Page Banner

United States Department of Agriculture

Agricultural Research Service

Title: Phytohormone regulation of cotton fiber development in vitro.

Authors
item Triplett, Barbara
item Kim, Hee Jin - UNIVERSITY OF NEW ORLEANS
item Hinchliffe, Doug
item Sze, Sing-Hoi - TEXAS A&M UNIVERSITY
item Thaxton, Peggy - DELTA RESEARCH & EXTENSIO
item Stelly, David - TEXAS A&M UNIVERSITY
item Cehn, Z. Jeffrey - UNIVERSITY OF TEXAS

Submitted to: Proceedings of Int'l Association of Plant Tissue Culture and Biotechnology
Publication Type: Proceedings
Publication Acceptance Date: June 15, 2006
Publication Date: August 13, 2006
Citation: Triplett, B.A., Kim, H., Hinchliffe, D.J., Sze, S., Thaxton, P., Stelly, D., Cehn, Z. 2007. Phytohormone regulation of cotton fiber development in vitro.. Proceedings of Int'l Association of Plant Tissue Culture and Biotechnology. 153-156.

Interpretive Summary: Immature cotton seeds (ovules) can be dissected from cotton flowers and cultured on a defined liquid medium. When the medium contains the correct nutrients and plant hormones, cotton fibers will develop on the seed surface. Our team uses this culture system to investigate how cotton fibers begin their growth. Genes that are active are copied into a messenger ribonucleic acid (mRNA) or transcript. Using a sensitive method to monitor the transcripts of thousands of genes, we are comparing cultures containing two plant hormones with cultures that are missing these two growth regulators. This approach will identify specific genes that are critical for initiating fiber development. The preliminary experiments reported at this conference are encouraging that this experimental plan is revealing the most important genes in the process of fiber initiation. A second line of investigation using cotton ovule cultures is focused on determining the signals responsible for switching the fiber away from a growth pattern that causes the fiber to elongate and toward a pathway that stimulates the fiber wall to become thicker. Transcript abundance of the genes causing the increase in cell wall thickness was measured in cultures established under different plant hormone compositions. Two hormones stimulated the expression of the specific genes under investigation and a third hormone counter-acted this effect. Analysis of cotton ovule cultures using contemporary techniques in plant molecular biology offers the potential for uncovering fundamental aspects of plant growth and development that will also be useful for designing applied approaches for cotton improvement.
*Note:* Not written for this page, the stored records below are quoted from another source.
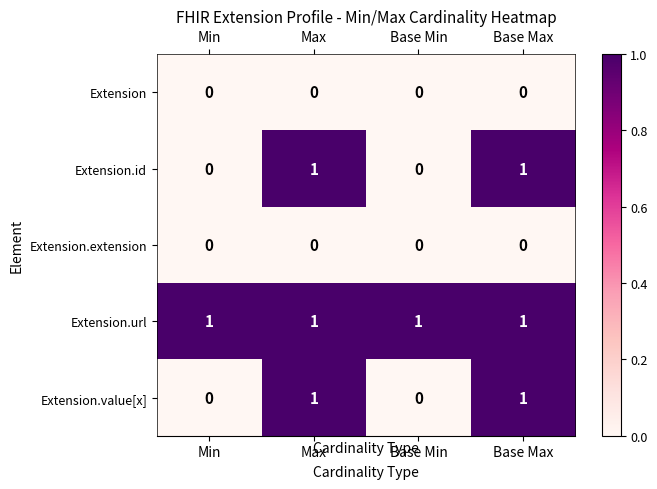

Count the Extension.value[x] values in the range 0 to 1.

4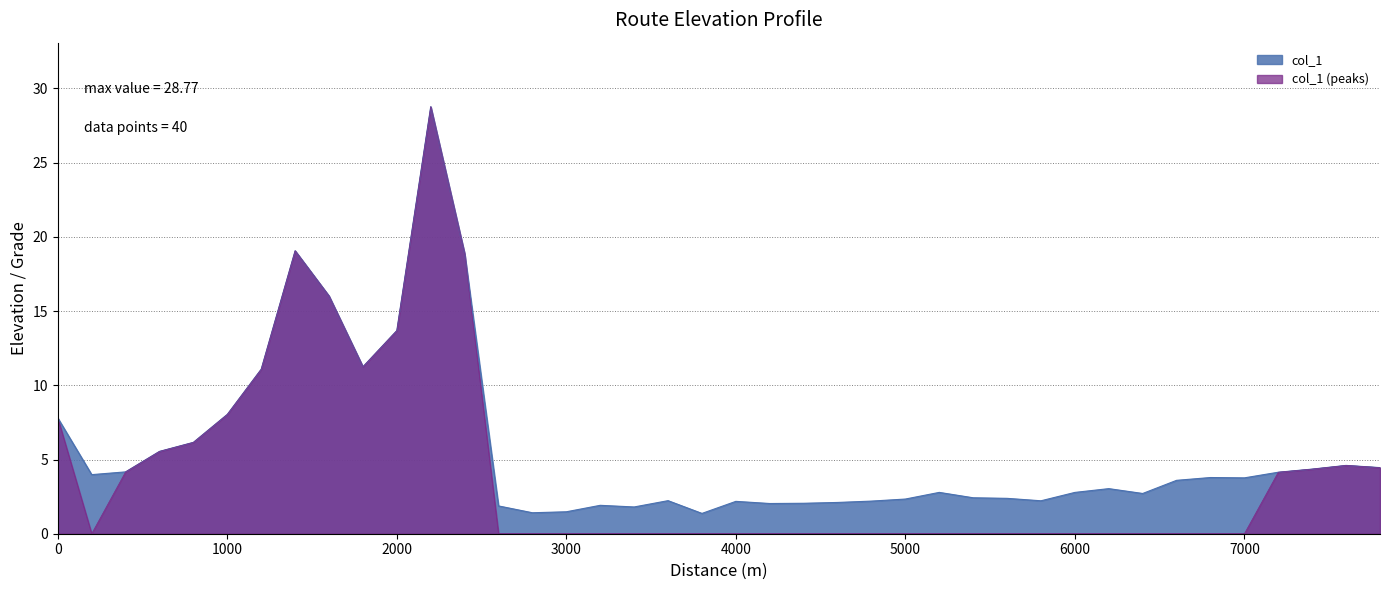

At which category does the data reach its first local peak?

1400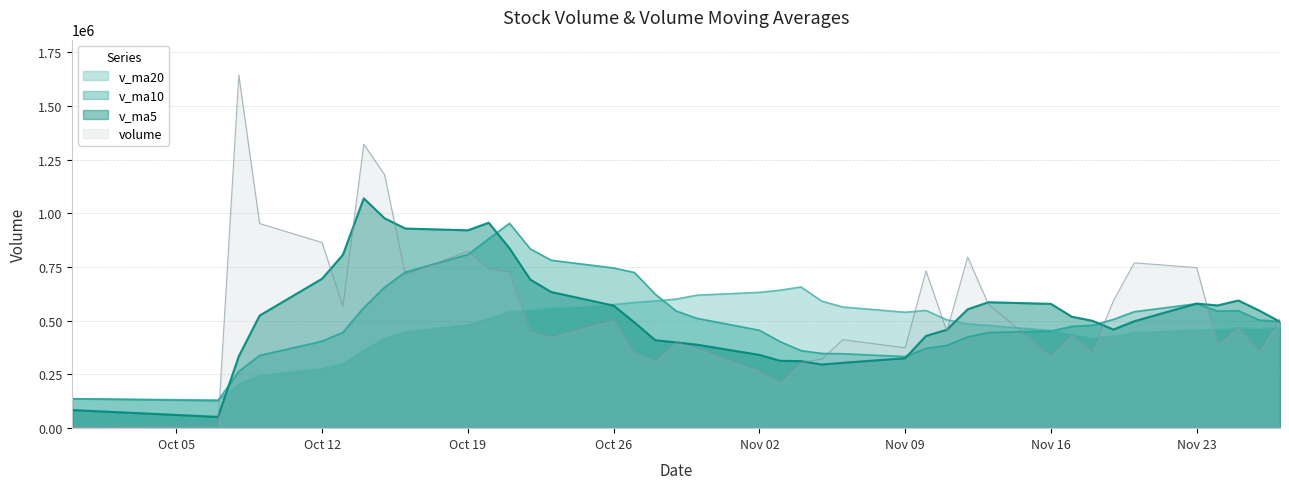

What is the lowest value of the volume series?

7497.0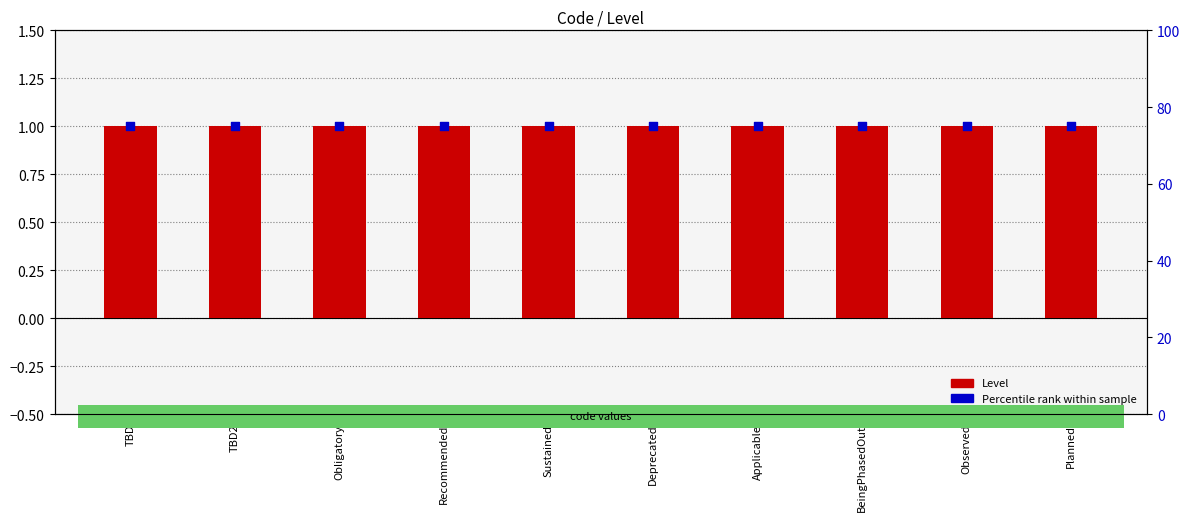

What is the total value across all series at Applicable?

76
Technical Abstract: Our team is interested in the regulation of two time points in cotton fiber development: initiation of fiber growth from ovule epidermal cells and the transition from fiber elongation to secondary wall biogenesis. These two developmental phases determine key properties of fiber quality and yield. Cotton ovules, excised from ovaries prior to fertilization, will continue development in vitro under defined conditions when auxin and gibberellic acid are present. By transcript profiling with oligo-microarrays we have begun to identify genes that are differentially regulated in cultures established with auxin and gibberellin compared to cultures where the phytohormones are absent. This approach will identify essential targets for increasing fiber number per seed, an important component of yield. After initiating growth, seed trichomes (fibers) elongate for about 13 days in culture and then begin producing thick, cellulosic secondary cell walls. A distinct set of cellulose synthase or '-glucan synthase (CesA) genes are up-regulated during secondary wall biogenesis. We have investigated culture conditions for prematurely inducing CesA expression in vitro. Abscisic acid in combination with auxin is very effective in increasing transcript abundance of CesA genes as measured by quantitative, reverse transcription PCR. Gibberellic acid acts as an antagonist to abscisic acid activity in this assay. In silico analysis of cotton CesA promoters shows an abundance of phytohormone-responsive cis-acting elements. Analysis of cotton ovule cultures using contemporary techniques in plant molecular biology offers the potential for uncovering fundamental aspects of plant growth and development that will also be useful for designing applied approaches for cotton improvement.